* [Information]

^^^^^^^^

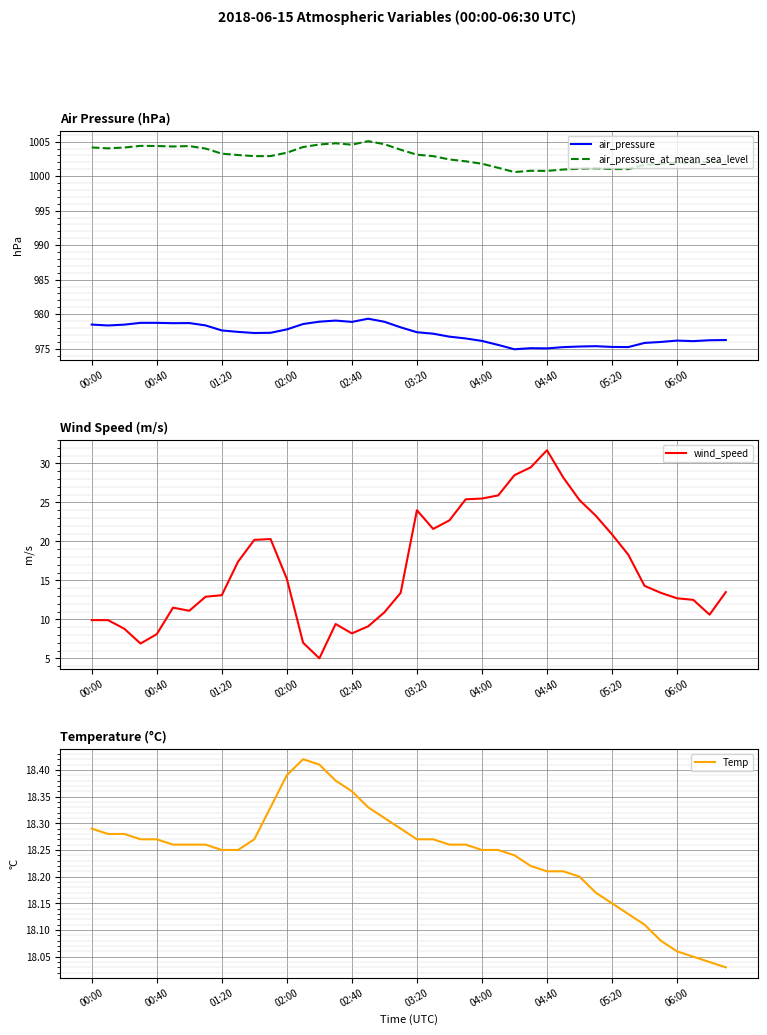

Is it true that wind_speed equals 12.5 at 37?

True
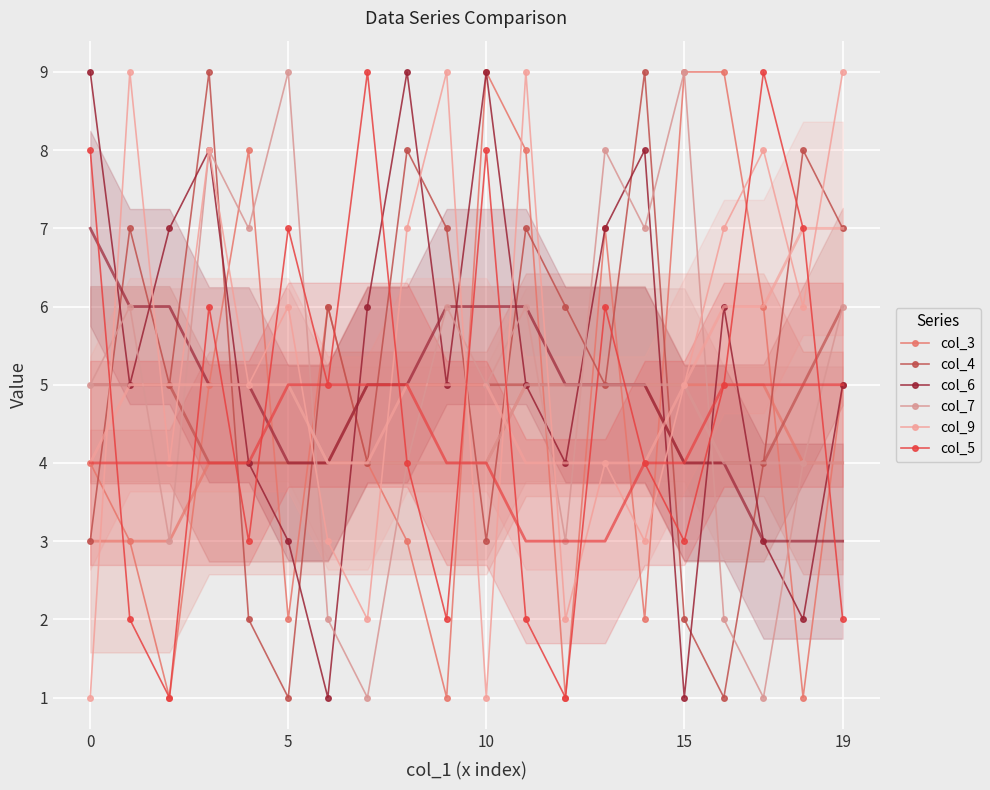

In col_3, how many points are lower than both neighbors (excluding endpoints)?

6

^^^^^^^^

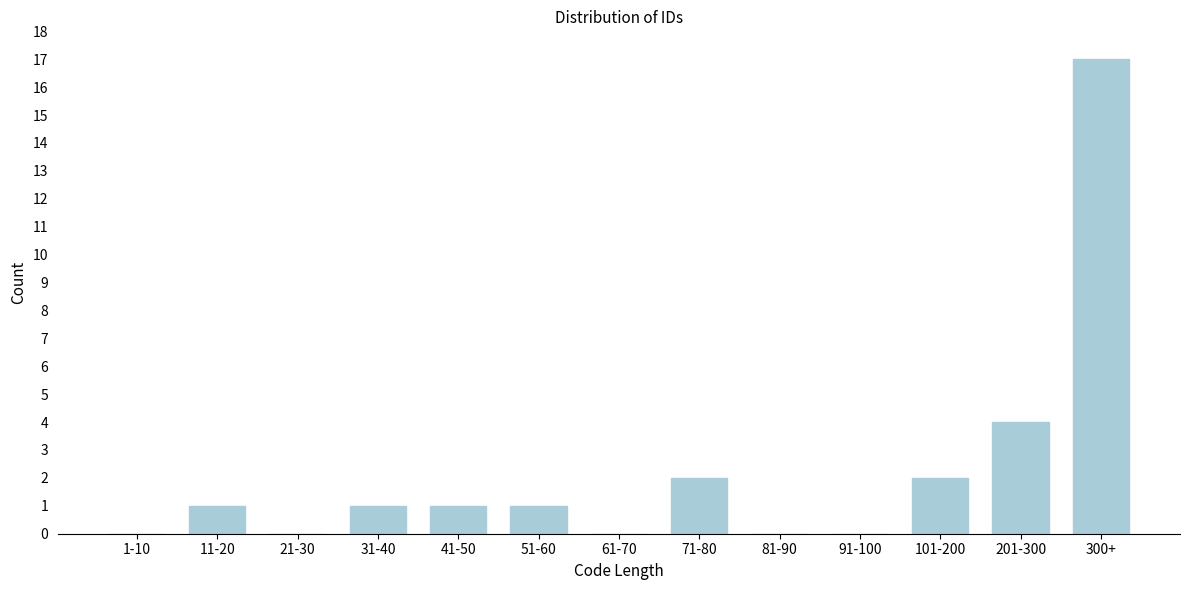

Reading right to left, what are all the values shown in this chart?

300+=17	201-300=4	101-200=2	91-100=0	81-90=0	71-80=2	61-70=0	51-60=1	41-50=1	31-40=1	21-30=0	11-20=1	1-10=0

^^^^^^^^

* [What is required] Please revise the entries from the line with "Is it true that wind_speed equals 12.5 at 37?" to the line with "In col_3, how", swapping "neighbors" for "adjacent values" and keeping everything else the same. Give back only those lines, without the pictures.

* [Finished task]
Is it true that wind_speed equals 12.5 at 37?

True

In col_3, how many points are lower than both adjacent values (excluding endpoints)?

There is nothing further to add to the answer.